In the new study, 61 right-handed women (aged 18 to 38) were randomly assigned to complete 6 weeks of attention bias modification or a control treatment using their smart phone.
“Attention bias modification is intended to reduce maladaptive attentional biases to threat, which in turn reduce anxious symptoms,” the researchers explained. “Although the effectiveness of attention bias modification interventions has been mixed in the literature, our goal was to determine how the brain changes following attention bias modification training and how these changes in the brain relate to symptom reduction following attention bias modification.”
Previous research has indicated that attention bias modification is most effective among anxious individuals who exhibit a heightened attentional bias to threat. With this in mind, the researchers screened participants to have high levels of anxiety and some level of attentional bias.
Using magnetic resonance imaging, the researchers observed differences in brain structure and function between those who completed attention bias modification treatment and those who completed the control treatment. In particular, those who completed attention bias modification treatment displayed increases in gray matter volume in the anterior cingulate cortex, a region of the brain linked to anxiety and mood disorders.

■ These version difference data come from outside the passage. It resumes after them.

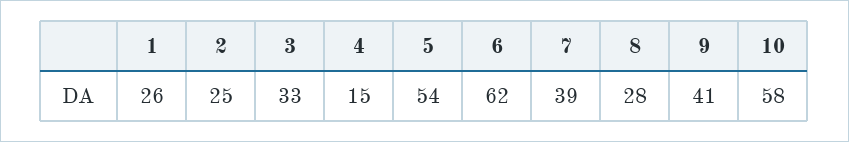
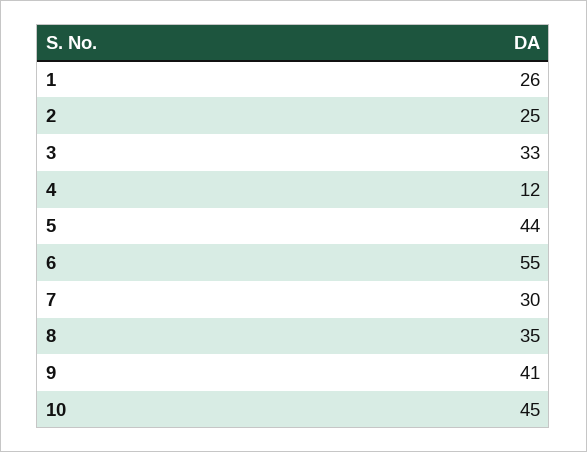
  {
    "1": 26,
    "2": 25,
    "3": 33,
-   "4": 15,
+   "4": 12,
-   "5": 54,
+   "5": 44,
-   "6": 62,
+   "6": 55,
-   "7": 39,
+   "7": 30,
-   "8": 28,
+   "8": 35,
    "9": 41,
-   "10": 58
+   "10": 45
  }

They also found increases in functional connectivity between the superior frontal gyrus and the anterior cingulate cortex as well as the insula.

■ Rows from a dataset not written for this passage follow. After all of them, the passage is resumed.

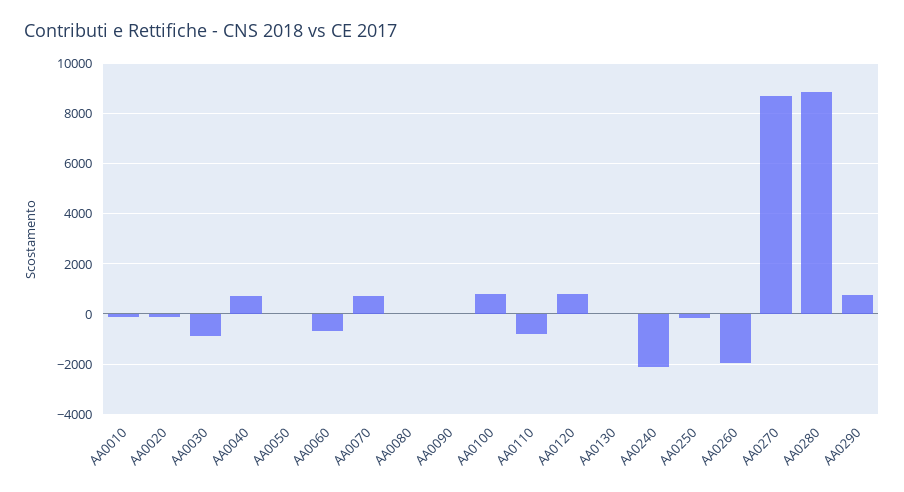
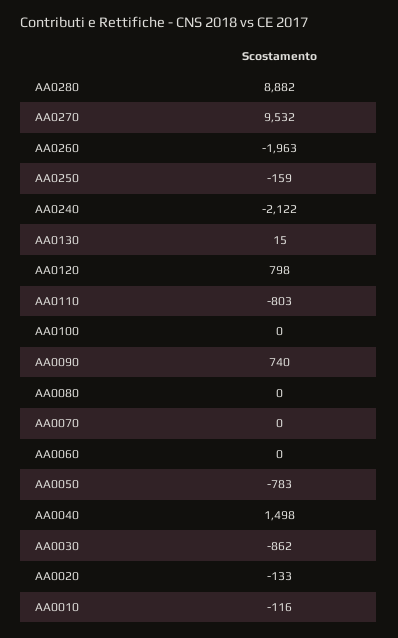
  {
    "AA0010": -116,
    "AA0020": -133,
    "AA0030": -862,
-   "AA0040": 750,
+   "AA0040": 1498,
-   "AA0050": 0,
+   "AA0050": -783,
-   "AA0060": -750,
+   "AA0060": 0,
-   "AA0070": 750,
+   "AA0070": 0,
    "AA0080": 0,
-   "AA0090": 0,
+   "AA0090": 740,
-   "AA0100": 750,
+   "AA0100": 0,
    "AA0110": -803,
    "AA0120": 798,
    "AA0130": 15,
    "AA0240": -2122,
    "AA0250": -159,
    "AA0260": -1963,
-   "AA0270": 8750,
+   "AA0270": 9532,
-   "AA0280": 8882,
+   "AA0280": 8882
-   "AA0290": 750
  }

Importantly, increased levels of anterior cingulate cortex gray matter volume were linked to decreased anxiety following attention bias modification treatment.
“We think the three main take-aways from our data are (1) interventions such as attention bias modification that are used to target symptoms of psychopathology appear to ‘rewire’ (or change) brain structure and function, (2) these changes appear to be linked to regions traditionally involved in emotional responding and cognitive control, and (3) individuals with the largest changes in brain structure are those with the largest decrease in anxious symptoms (i.e., the degree to which brain structure changes is linked to the efficacy of the attention bias modification intervention),” Carlson and Fang told PsyPost.
But the study, like all research, includes some caveats. The participants in the study had a high levels of trait anxiety, which captures the general tendency to experience anxiety. However, this is different than a diagnosis of an anxiety disorder. “Therefore, although our results suggest that changes in brain structure and function accompany attention bias modification in high trait anxious individuals, it is unclear if these findings generalize to clinically anxious samples,” the researchers explained.
“In addition, the attention bias modification intervention did not reduce anxiety across the entire sample,” Carlson and Fang noted. “That is, not everyone appeared to benefit from the training. As mentioned above, however, our data suggest that those with greater changes in brain structure are most likely to experience reductions in symptoms of anxiety. We are currently utilizing this dataset to assess whether pre-training MRI-based biomarkers can predict who is most likely to benefit from the attention bias modification intervention.”
The new research was funded by a National Institute of Mental Health Academic Research Enhancement Award.
The study, “Neuroplastic changes in anterior cingulate cortex gray matter volume and functional connectivity following attention bias modification in high trait anxious individuals“, was authored by Joshua M.Carlson, Lin Fang, Ernst H. W. Koster, Jeremy A. Andrzejewski, Hayley Gilbertson, Katherine A.Elwell, and Taylor R.Zuidema.